The draft regulations in Committee provide replacement rights for those who own registered EU designs on exit day in the form of a “re-registered” UK design. For those holding unregistered Community design, we will preserve UK protection through the “continuing unregistered” design. The new UK rights will be fully independent of the corresponding EU right. However, they will retain the effective date of the EU design and, in the case of a re-registered design, any other relevant dates filed as part of the original EU application.
The scope of protection for EU unregistered designs is broader than that provided by existing UK unregistered design, so we are introducing a new type of UK right called supplementary unregistered design. By doing so, we will ensure that the full range of design protection provided in the UK before exit day will remain available after we leave the EU. That new right will function alongside existing UK unregistered design.
To ensure continued protection in the UK for international designs that are protected through EU designations under the Hague agreement, we will create comparable re-registered UK designs just as we are doing with registered Community designs.
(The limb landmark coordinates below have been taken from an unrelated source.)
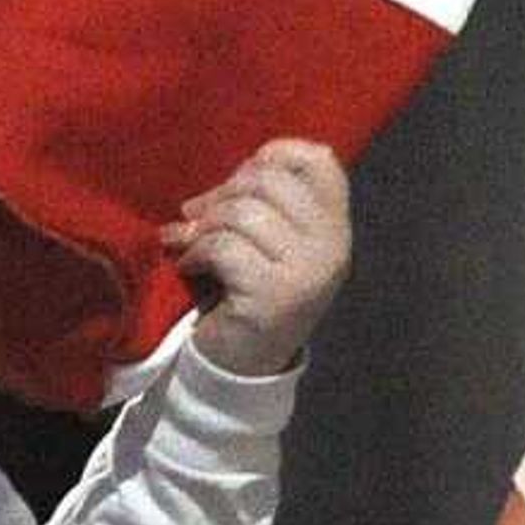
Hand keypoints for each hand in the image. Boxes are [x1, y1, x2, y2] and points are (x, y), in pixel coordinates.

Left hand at [166, 138, 349, 375]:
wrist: (242, 370)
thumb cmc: (249, 295)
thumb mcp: (268, 243)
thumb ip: (263, 203)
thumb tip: (226, 178)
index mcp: (335, 227)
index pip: (320, 160)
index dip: (274, 154)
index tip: (239, 178)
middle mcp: (332, 247)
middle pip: (270, 181)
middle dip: (223, 192)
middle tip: (196, 214)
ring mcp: (308, 272)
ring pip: (244, 212)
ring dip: (204, 225)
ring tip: (189, 243)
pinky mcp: (275, 295)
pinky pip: (225, 247)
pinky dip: (196, 252)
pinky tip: (189, 266)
For international trademarks designating the EU, we will create a comparable UK trademark, using an approach similar to that set out in the EU trademarks exit SI, recently approved by both Houses; the Committee in this place was attended by several members of this Committee today.
As with re-registered designs and comparable trademarks created from registered EU rights, the new UK designs and trademarks will be fully independent of the corresponding international rights, but they will inherit their effective dates and be treated as if applied for and registered under UK law.
For those with registered Community design and international EU design and trademark applications that are pending on exit day, we will allow corresponding UK applications filed after exit day to claim the EU right’s earlier filing and priority date. To do so, an application must be submitted to the UK Intellectual Property Office within nine months of exit day.
The draft regulations also set out provisions to accommodate other particulars of EU and international design and trademark protection, including deferment of design publication and the use of subsequent designations to create multiple EU protections under a single international registration. The new UK rights can be challenged, assigned, licensed and renewed, so the instrument also sets out how such procedures will be accommodated. The IPO provided an outline of the changes through technical notices published last year, and it will provide full business guidance once the instrument has been made.
On pending applications, people have proceeded using the existing system and will reapply to the new system. Can the Minister assure us that there will be no delay there? If people have had an application in for some time, that could affect their business. Can the Minister send out a clear signal from the Government that those people will not be adversely affected?
I can absolutely give that assurance. I have full confidence in the IPO, in both London and Newport. I have visited the office to see its ongoing work in ensuring that the registration process is clear and consistent. When it comes to registered Community designs, it is important that the information is there—with many other issues, there is a lack of data—and that there is a simple transfer across. I am confident that that will minimise the impact on businesses; in fact, it will give them greater flexibility by providing that nine-month window for registration in the new UK-wide system.